▶ [What to do]
Please report the number of lines in the entries below that contain "kullanarak", with nothing added.

[Saved data entries]
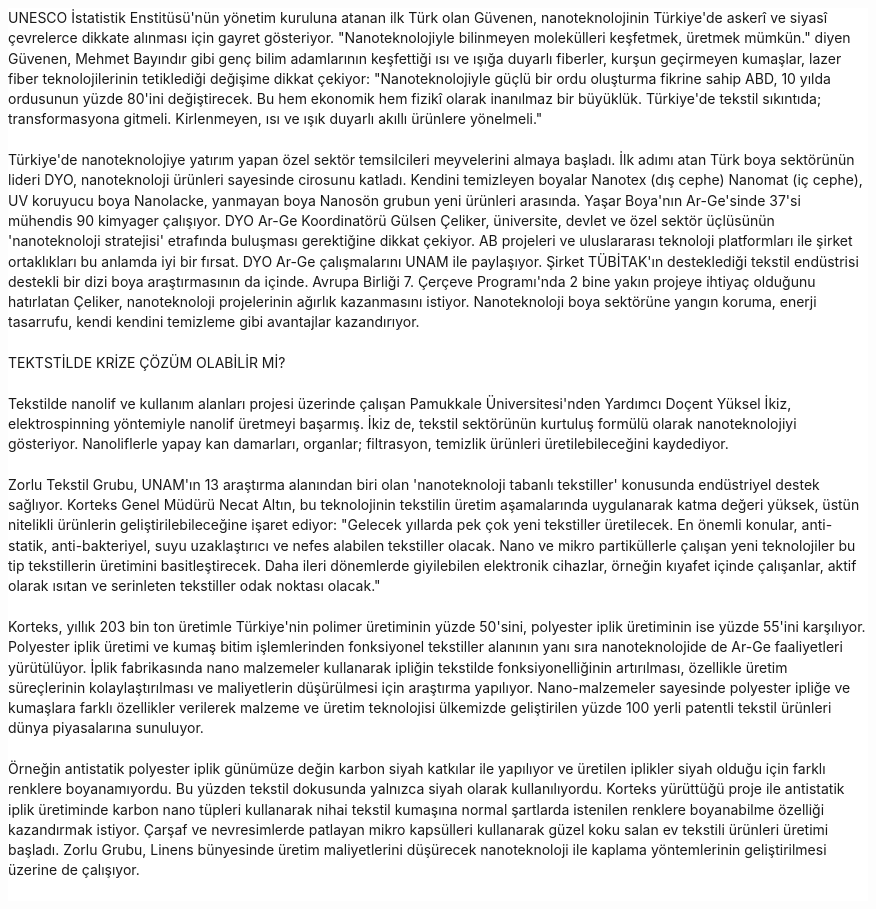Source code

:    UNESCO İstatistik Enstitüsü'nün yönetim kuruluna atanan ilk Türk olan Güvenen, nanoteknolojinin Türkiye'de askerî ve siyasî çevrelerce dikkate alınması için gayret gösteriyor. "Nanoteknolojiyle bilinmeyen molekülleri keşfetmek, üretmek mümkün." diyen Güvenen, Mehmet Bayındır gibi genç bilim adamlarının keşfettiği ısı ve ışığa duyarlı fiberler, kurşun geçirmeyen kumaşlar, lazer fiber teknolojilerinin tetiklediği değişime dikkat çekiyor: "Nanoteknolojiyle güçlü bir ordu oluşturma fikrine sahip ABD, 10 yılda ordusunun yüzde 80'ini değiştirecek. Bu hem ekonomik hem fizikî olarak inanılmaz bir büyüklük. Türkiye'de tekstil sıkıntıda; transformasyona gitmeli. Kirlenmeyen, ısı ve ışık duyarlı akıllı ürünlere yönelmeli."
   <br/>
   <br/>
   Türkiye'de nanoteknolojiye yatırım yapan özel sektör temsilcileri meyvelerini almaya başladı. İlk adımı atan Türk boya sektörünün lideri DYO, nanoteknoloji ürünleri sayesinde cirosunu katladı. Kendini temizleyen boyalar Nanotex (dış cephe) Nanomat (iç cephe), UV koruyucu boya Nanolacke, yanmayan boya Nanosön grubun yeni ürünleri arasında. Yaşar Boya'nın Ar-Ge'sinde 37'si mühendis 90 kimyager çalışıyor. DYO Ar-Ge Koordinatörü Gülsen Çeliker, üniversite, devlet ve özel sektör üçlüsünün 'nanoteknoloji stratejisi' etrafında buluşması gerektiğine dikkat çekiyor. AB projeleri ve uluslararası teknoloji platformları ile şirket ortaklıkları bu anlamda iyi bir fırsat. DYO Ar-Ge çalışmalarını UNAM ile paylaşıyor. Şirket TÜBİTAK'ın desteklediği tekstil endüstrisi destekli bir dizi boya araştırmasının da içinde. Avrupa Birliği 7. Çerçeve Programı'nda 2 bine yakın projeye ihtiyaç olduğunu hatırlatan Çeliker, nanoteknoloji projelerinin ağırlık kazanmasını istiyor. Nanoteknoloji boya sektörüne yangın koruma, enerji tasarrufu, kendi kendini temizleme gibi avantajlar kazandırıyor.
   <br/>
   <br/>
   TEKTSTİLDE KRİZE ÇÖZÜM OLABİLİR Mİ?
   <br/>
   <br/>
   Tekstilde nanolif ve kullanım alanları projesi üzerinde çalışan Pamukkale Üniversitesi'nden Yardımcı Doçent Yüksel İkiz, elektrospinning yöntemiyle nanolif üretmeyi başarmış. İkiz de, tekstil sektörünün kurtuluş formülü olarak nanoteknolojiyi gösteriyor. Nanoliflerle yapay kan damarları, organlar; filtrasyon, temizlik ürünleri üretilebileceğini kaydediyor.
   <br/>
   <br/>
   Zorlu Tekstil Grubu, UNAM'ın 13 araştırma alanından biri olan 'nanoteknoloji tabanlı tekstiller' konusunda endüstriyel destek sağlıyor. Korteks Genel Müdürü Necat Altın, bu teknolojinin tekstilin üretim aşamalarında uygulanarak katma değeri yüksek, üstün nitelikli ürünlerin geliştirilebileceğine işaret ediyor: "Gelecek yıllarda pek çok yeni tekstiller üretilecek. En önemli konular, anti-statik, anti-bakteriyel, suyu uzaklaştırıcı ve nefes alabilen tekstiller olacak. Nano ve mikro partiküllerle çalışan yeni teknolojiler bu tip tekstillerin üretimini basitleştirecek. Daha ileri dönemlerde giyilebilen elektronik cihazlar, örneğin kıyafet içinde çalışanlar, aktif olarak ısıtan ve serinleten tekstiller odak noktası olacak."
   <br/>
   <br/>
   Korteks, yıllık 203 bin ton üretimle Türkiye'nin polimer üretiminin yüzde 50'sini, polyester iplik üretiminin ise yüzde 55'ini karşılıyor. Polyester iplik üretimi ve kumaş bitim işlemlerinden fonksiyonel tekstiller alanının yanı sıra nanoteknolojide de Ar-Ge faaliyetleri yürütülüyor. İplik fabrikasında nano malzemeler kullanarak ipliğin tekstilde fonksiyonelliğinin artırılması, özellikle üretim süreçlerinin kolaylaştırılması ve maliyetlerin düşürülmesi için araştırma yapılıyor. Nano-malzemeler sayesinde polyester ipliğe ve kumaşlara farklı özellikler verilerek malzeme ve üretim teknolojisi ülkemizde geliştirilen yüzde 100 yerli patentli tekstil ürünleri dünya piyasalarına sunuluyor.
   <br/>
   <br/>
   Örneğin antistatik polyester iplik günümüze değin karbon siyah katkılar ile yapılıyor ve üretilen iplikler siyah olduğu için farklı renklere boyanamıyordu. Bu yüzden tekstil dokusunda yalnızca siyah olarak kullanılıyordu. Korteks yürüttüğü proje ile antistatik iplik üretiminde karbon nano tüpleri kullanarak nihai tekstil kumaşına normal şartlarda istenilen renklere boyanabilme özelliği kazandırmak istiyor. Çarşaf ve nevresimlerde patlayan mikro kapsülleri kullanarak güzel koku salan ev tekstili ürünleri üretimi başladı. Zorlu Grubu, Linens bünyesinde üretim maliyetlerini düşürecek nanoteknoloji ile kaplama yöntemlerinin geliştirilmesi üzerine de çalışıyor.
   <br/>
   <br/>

--

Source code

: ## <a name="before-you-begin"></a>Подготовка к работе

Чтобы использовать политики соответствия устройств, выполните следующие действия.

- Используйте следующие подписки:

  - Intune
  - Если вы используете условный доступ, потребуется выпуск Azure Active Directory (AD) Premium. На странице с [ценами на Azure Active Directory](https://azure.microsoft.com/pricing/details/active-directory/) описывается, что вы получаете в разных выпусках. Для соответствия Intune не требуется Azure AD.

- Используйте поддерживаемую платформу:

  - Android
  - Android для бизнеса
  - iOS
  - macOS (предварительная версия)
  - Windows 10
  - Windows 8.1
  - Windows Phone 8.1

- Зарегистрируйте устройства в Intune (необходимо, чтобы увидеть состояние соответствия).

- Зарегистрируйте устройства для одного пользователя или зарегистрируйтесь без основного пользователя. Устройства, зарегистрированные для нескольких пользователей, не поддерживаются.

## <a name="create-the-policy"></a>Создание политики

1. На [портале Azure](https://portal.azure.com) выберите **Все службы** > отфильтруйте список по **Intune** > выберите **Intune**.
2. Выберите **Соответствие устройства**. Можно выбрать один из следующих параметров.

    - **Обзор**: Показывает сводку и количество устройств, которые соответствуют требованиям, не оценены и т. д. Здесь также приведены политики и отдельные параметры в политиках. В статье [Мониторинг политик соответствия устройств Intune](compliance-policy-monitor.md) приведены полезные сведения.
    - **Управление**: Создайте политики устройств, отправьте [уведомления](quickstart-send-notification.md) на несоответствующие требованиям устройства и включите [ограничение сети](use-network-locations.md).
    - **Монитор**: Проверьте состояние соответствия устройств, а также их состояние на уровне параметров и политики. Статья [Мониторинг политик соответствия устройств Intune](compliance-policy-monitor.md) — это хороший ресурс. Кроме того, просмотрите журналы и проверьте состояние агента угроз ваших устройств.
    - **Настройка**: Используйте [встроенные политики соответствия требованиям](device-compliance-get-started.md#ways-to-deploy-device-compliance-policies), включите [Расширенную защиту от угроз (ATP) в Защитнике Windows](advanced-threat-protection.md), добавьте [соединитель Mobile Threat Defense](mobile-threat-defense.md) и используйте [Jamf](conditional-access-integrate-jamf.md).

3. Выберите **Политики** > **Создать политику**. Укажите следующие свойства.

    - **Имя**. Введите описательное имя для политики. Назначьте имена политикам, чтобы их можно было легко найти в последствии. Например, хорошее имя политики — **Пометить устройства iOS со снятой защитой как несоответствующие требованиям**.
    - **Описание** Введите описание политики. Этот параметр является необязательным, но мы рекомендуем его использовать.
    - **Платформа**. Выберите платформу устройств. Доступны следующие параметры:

▶ [Solution]
2